— start Input —
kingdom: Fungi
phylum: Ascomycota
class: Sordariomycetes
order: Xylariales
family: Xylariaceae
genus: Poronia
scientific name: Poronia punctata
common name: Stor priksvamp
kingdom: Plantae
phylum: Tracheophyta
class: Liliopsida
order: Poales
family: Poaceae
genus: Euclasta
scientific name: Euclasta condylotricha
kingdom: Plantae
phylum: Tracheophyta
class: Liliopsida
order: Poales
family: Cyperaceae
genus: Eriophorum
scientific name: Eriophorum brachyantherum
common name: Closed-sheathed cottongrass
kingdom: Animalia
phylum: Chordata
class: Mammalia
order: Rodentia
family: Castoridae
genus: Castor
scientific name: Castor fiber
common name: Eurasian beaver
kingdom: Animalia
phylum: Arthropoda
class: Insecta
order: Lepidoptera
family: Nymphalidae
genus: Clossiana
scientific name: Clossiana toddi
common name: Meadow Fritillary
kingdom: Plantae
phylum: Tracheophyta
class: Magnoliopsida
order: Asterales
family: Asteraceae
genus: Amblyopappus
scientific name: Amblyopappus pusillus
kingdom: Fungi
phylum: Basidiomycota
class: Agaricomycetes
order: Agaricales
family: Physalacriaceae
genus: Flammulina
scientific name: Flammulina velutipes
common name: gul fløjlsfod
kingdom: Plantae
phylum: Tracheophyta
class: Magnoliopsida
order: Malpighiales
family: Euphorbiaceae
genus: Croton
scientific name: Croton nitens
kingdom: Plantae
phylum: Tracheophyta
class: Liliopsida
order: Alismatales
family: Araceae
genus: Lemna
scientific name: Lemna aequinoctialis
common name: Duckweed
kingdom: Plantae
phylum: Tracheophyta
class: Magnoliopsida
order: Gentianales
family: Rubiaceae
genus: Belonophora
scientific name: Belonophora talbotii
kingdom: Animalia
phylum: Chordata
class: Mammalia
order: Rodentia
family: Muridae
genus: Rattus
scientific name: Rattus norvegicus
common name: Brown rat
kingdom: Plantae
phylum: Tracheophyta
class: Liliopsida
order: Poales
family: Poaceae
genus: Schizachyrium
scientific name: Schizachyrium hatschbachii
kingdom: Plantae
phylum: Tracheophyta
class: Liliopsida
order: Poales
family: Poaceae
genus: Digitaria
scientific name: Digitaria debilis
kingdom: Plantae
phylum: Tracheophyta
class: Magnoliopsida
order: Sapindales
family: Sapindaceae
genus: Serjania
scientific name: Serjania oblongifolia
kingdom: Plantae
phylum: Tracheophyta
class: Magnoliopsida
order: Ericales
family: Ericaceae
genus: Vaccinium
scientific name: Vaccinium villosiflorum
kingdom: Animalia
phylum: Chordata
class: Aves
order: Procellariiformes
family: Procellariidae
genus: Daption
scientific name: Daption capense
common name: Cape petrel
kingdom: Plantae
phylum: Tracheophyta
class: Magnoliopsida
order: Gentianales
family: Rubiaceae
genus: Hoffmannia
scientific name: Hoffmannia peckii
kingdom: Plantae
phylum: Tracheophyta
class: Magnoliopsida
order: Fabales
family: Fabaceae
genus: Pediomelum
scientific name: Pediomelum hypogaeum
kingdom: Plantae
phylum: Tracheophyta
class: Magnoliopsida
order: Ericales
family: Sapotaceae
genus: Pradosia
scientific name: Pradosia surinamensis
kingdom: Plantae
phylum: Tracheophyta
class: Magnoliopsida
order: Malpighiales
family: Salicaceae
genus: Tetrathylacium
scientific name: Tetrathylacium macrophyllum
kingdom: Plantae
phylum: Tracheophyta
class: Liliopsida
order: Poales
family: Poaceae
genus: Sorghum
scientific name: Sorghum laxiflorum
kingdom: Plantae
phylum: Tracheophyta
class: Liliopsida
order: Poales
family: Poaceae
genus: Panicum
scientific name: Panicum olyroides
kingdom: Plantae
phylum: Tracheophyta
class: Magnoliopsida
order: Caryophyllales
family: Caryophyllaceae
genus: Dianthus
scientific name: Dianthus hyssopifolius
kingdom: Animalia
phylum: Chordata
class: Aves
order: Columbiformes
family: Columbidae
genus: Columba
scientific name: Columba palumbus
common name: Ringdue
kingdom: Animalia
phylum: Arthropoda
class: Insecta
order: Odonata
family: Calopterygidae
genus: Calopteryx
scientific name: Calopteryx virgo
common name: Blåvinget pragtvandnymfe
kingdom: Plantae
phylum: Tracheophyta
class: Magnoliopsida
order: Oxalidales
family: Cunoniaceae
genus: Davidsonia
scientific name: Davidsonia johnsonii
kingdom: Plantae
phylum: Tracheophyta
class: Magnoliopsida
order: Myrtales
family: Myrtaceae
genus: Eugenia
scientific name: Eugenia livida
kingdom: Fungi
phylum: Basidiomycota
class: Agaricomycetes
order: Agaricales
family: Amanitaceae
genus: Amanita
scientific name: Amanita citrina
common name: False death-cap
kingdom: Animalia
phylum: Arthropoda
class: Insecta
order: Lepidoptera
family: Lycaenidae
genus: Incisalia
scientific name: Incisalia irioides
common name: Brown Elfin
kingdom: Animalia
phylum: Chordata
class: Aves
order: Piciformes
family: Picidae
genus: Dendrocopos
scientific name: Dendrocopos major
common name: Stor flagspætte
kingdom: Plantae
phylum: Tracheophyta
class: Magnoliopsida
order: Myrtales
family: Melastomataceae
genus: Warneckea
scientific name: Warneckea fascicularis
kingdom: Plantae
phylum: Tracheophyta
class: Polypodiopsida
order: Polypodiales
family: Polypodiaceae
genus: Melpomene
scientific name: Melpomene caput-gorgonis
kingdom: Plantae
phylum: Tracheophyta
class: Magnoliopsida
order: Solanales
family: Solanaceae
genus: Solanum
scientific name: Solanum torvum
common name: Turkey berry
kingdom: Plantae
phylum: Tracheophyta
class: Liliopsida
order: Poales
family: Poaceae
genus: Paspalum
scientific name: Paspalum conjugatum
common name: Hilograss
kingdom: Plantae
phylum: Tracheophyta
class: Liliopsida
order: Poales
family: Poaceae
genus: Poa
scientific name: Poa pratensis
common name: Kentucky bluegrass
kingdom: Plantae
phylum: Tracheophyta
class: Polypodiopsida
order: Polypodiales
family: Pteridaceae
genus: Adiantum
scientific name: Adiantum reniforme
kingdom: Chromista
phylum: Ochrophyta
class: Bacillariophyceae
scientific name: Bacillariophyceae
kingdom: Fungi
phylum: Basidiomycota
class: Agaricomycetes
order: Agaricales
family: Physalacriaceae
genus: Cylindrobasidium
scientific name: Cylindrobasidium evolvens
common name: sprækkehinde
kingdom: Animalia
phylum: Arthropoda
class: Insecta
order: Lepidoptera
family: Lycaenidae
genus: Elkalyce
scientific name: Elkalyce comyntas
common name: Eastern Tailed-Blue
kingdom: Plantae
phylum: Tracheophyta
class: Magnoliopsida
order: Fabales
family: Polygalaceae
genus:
— end Input —
Format every line of the rows above as a Markdown table with two columns, Number and Line. Number the lines in order and leave out any blank ones.

The result –
| Number | Line |
|---|---|
| 1 | kingdom: Fungi |
| 2 | phylum: Ascomycota |
| 3 | class: Sordariomycetes |
| 4 | order: Xylariales |
| 5 | family: Xylariaceae |
| 6 | genus: Poronia |
| 7 | scientific name: Poronia punctata |
| 8 | common name: Stor priksvamp |
| 9 | kingdom: Plantae |
| 10 | phylum: Tracheophyta |
| 11 | class: Liliopsida |
| 12 | order: Poales |
| 13 | family: Poaceae |
| 14 | genus: Euclasta |
| 15 | scientific name: Euclasta condylotricha |
| 16 | kingdom: Plantae |
| 17 | phylum: Tracheophyta |
| 18 | class: Liliopsida |
| 19 | order: Poales |
| 20 | family: Cyperaceae |
| 21 | genus: Eriophorum |
| 22 | scientific name: Eriophorum brachyantherum |
| 23 | common name: Closed-sheathed cottongrass |
| 24 | kingdom: Animalia |
| 25 | phylum: Chordata |
| 26 | class: Mammalia |
| 27 | order: Rodentia |
| 28 | family: Castoridae |
| 29 | genus: Castor |
| 30 | scientific name: Castor fiber |
| 31 | common name: Eurasian beaver |
| 32 | kingdom: Animalia |
| 33 | phylum: Arthropoda |
| 34 | class: Insecta |
| 35 | order: Lepidoptera |
| 36 | family: Nymphalidae |
| 37 | genus: Clossiana |
| 38 | scientific name: Clossiana toddi |
| 39 | common name: Meadow Fritillary |
| 40 | kingdom: Plantae |
| 41 | phylum: Tracheophyta |
| 42 | class: Magnoliopsida |
| 43 | order: Asterales |
| 44 | family: Asteraceae |
| 45 | genus: Amblyopappus |
| 46 | scientific name: Amblyopappus pusillus |
| 47 | kingdom: Fungi |
| 48 | phylum: Basidiomycota |
| 49 | class: Agaricomycetes |
| 50 | order: Agaricales |
| 51 | family: Physalacriaceae |
| 52 | genus: Flammulina |
| 53 | scientific name: Flammulina velutipes |
| 54 | common name: gul fløjlsfod |
| 55 | kingdom: Plantae |
| 56 | phylum: Tracheophyta |
| 57 | class: Magnoliopsida |
| 58 | order: Malpighiales |
| 59 | family: Euphorbiaceae |
| 60 | genus: Croton |
| 61 | scientific name: Croton nitens |
| 62 | kingdom: Plantae |
| 63 | phylum: Tracheophyta |
| 64 | class: Liliopsida |
| 65 | order: Alismatales |
| 66 | family: Araceae |
| 67 | genus: Lemna |
| 68 | scientific name: Lemna aequinoctialis |
| 69 | common name: Duckweed |
| 70 | kingdom: Plantae |
| 71 | phylum: Tracheophyta |
| 72 | class: Magnoliopsida |
| 73 | order: Gentianales |
| 74 | family: Rubiaceae |
| 75 | genus: Belonophora |
| 76 | scientific name: Belonophora talbotii |
| 77 | kingdom: Animalia |
| 78 | phylum: Chordata |
| 79 | class: Mammalia |
| 80 | order: Rodentia |
| 81 | family: Muridae |
| 82 | genus: Rattus |
| 83 | scientific name: Rattus norvegicus |
| 84 | common name: Brown rat |
| 85 | kingdom: Plantae |
| 86 | phylum: Tracheophyta |
| 87 | class: Liliopsida |
| 88 | order: Poales |
| 89 | family: Poaceae |
| 90 | genus: Schizachyrium |
| 91 | scientific name: Schizachyrium hatschbachii |
| 92 | kingdom: Plantae |
| 93 | phylum: Tracheophyta |
| 94 | class: Liliopsida |
| 95 | order: Poales |
| 96 | family: Poaceae |
| 97 | genus: Digitaria |
| 98 | scientific name: Digitaria debilis |
| 99 | kingdom: Plantae |
| 100 | phylum: Tracheophyta |
| 101 | class: Magnoliopsida |
| 102 | order: Sapindales |
| 103 | family: Sapindaceae |
| 104 | genus: Serjania |
| 105 | scientific name: Serjania oblongifolia |
| 106 | kingdom: Plantae |
| 107 | phylum: Tracheophyta |
| 108 | class: Magnoliopsida |
| 109 | order: Ericales |
| 110 | family: Ericaceae |
| 111 | genus: Vaccinium |
| 112 | scientific name: Vaccinium villosiflorum |
| 113 | kingdom: Animalia |
| 114 | phylum: Chordata |
| 115 | class: Aves |
| 116 | order: Procellariiformes |
| 117 | family: Procellariidae |
| 118 | genus: Daption |
| 119 | scientific name: Daption capense |
| 120 | common name: Cape petrel |
| 121 | kingdom: Plantae |
| 122 | phylum: Tracheophyta |
| 123 | class: Magnoliopsida |
| 124 | order: Gentianales |
| 125 | family: Rubiaceae |
| 126 | genus: Hoffmannia |
| 127 | scientific name: Hoffmannia peckii |
| 128 | kingdom: Plantae |
| 129 | phylum: Tracheophyta |
| 130 | class: Magnoliopsida |
| 131 | order: Fabales |
| 132 | family: Fabaceae |
| 133 | genus: Pediomelum |
| 134 | scientific name: Pediomelum hypogaeum |
| 135 | kingdom: Plantae |
| 136 | phylum: Tracheophyta |
| 137 | class: Magnoliopsida |
| 138 | order: Ericales |
| 139 | family: Sapotaceae |
| 140 | genus: Pradosia |
| 141 | scientific name: Pradosia surinamensis |
| 142 | kingdom: Plantae |
| 143 | phylum: Tracheophyta |
| 144 | class: Magnoliopsida |
| 145 | order: Malpighiales |
| 146 | family: Salicaceae |
| 147 | genus: Tetrathylacium |
| 148 | scientific name: Tetrathylacium macrophyllum |
| 149 | kingdom: Plantae |
| 150 | phylum: Tracheophyta |
| 151 | class: Liliopsida |
| 152 | order: Poales |
| 153 | family: Poaceae |
| 154 | genus: Sorghum |
| 155 | scientific name: Sorghum laxiflorum |
| 156 | kingdom: Plantae |
| 157 | phylum: Tracheophyta |
| 158 | class: Liliopsida |
| 159 | order: Poales |
| 160 | family: Poaceae |
| 161 | genus: Panicum |
| 162 | scientific name: Panicum olyroides |
| 163 | kingdom: Plantae |
| 164 | phylum: Tracheophyta |
| 165 | class: Magnoliopsida |
| 166 | order: Caryophyllales |
| 167 | family: Caryophyllaceae |
| 168 | genus: Dianthus |
| 169 | scientific name: Dianthus hyssopifolius |
| 170 | kingdom: Animalia |
| 171 | phylum: Chordata |
| 172 | class: Aves |
| 173 | order: Columbiformes |
| 174 | family: Columbidae |
| 175 | genus: Columba |
| 176 | scientific name: Columba palumbus |
| 177 | common name: Ringdue |
| 178 | kingdom: Animalia |
| 179 | phylum: Arthropoda |
| 180 | class: Insecta |
| 181 | order: Odonata |
| 182 | family: Calopterygidae |
| 183 | genus: Calopteryx |
| 184 | scientific name: Calopteryx virgo |
| 185 | common name: Blåvinget pragtvandnymfe |
| 186 | kingdom: Plantae |
| 187 | phylum: Tracheophyta |
| 188 | class: Magnoliopsida |
| 189 | order: Oxalidales |
| 190 | family: Cunoniaceae |
| 191 | genus: Davidsonia |
| 192 | scientific name: Davidsonia johnsonii |
| 193 | kingdom: Plantae |
| 194 | phylum: Tracheophyta |
| 195 | class: Magnoliopsida |
| 196 | order: Myrtales |
| 197 | family: Myrtaceae |
| 198 | genus: Eugenia |
| 199 | scientific name: Eugenia livida |
| 200 | kingdom: Fungi |
| 201 | phylum: Basidiomycota |
| 202 | class: Agaricomycetes |
| 203 | order: Agaricales |
| 204 | family: Amanitaceae |
| 205 | genus: Amanita |
| 206 | scientific name: Amanita citrina |
| 207 | common name: False death-cap |
| 208 | kingdom: Animalia |
| 209 | phylum: Arthropoda |
| 210 | class: Insecta |
| 211 | order: Lepidoptera |
| 212 | family: Lycaenidae |
| 213 | genus: Incisalia |
| 214 | scientific name: Incisalia irioides |
| 215 | common name: Brown Elfin |
| 216 | kingdom: Animalia |
| 217 | phylum: Chordata |
| 218 | class: Aves |
| 219 | order: Piciformes |
| 220 | family: Picidae |
| 221 | genus: Dendrocopos |
| 222 | scientific name: Dendrocopos major |
| 223 | common name: Stor flagspætte |
| 224 | kingdom: Plantae |
| 225 | phylum: Tracheophyta |
| 226 | class: Magnoliopsida |
| 227 | order: Myrtales |
| 228 | family: Melastomataceae |
| 229 | genus: Warneckea |
| 230 | scientific name: Warneckea fascicularis |
| 231 | kingdom: Plantae |
| 232 | phylum: Tracheophyta |
| 233 | class: Polypodiopsida |
| 234 | order: Polypodiales |
| 235 | family: Polypodiaceae |
| 236 | genus: Melpomene |
| 237 | scientific name: Melpomene caput-gorgonis |
| 238 | kingdom: Plantae |
| 239 | phylum: Tracheophyta |
| 240 | class: Magnoliopsida |
| 241 | order: Solanales |
| 242 | family: Solanaceae |
| 243 | genus: Solanum |
| 244 | scientific name: Solanum torvum |
| 245 | common name: Turkey berry |
| 246 | kingdom: Plantae |
| 247 | phylum: Tracheophyta |
| 248 | class: Liliopsida |
| 249 | order: Poales |
| 250 | family: Poaceae |
| 251 | genus: Paspalum |
| 252 | scientific name: Paspalum conjugatum |
| 253 | common name: Hilograss |
| 254 | kingdom: Plantae |
| 255 | phylum: Tracheophyta |
| 256 | class: Liliopsida |
| 257 | order: Poales |
| 258 | family: Poaceae |
| 259 | genus: Poa |
| 260 | scientific name: Poa pratensis |
| 261 | common name: Kentucky bluegrass |
| 262 | kingdom: Plantae |
| 263 | phylum: Tracheophyta |
| 264 | class: Polypodiopsida |
| 265 | order: Polypodiales |
| 266 | family: Pteridaceae |
| 267 | genus: Adiantum |
| 268 | scientific name: Adiantum reniforme |
| 269 | kingdom: Chromista |
| 270 | phylum: Ochrophyta |
| 271 | class: Bacillariophyceae |
| 272 | scientific name: Bacillariophyceae |
| 273 | kingdom: Fungi |
| 274 | phylum: Basidiomycota |
| 275 | class: Agaricomycetes |
| 276 | order: Agaricales |
| 277 | family: Physalacriaceae |
| 278 | genus: Cylindrobasidium |
| 279 | scientific name: Cylindrobasidium evolvens |
| 280 | common name: sprækkehinde |
| 281 | kingdom: Animalia |
| 282 | phylum: Arthropoda |
| 283 | class: Insecta |
| 284 | order: Lepidoptera |
| 285 | family: Lycaenidae |
| 286 | genus: Elkalyce |
| 287 | scientific name: Elkalyce comyntas |
| 288 | common name: Eastern Tailed-Blue |
| 289 | kingdom: Plantae |
| 290 | phylum: Tracheophyta |
| 291 | class: Magnoliopsida |
| 292 | order: Fabales |
| 293 | family: Polygalaceae |
| 294 | genus: |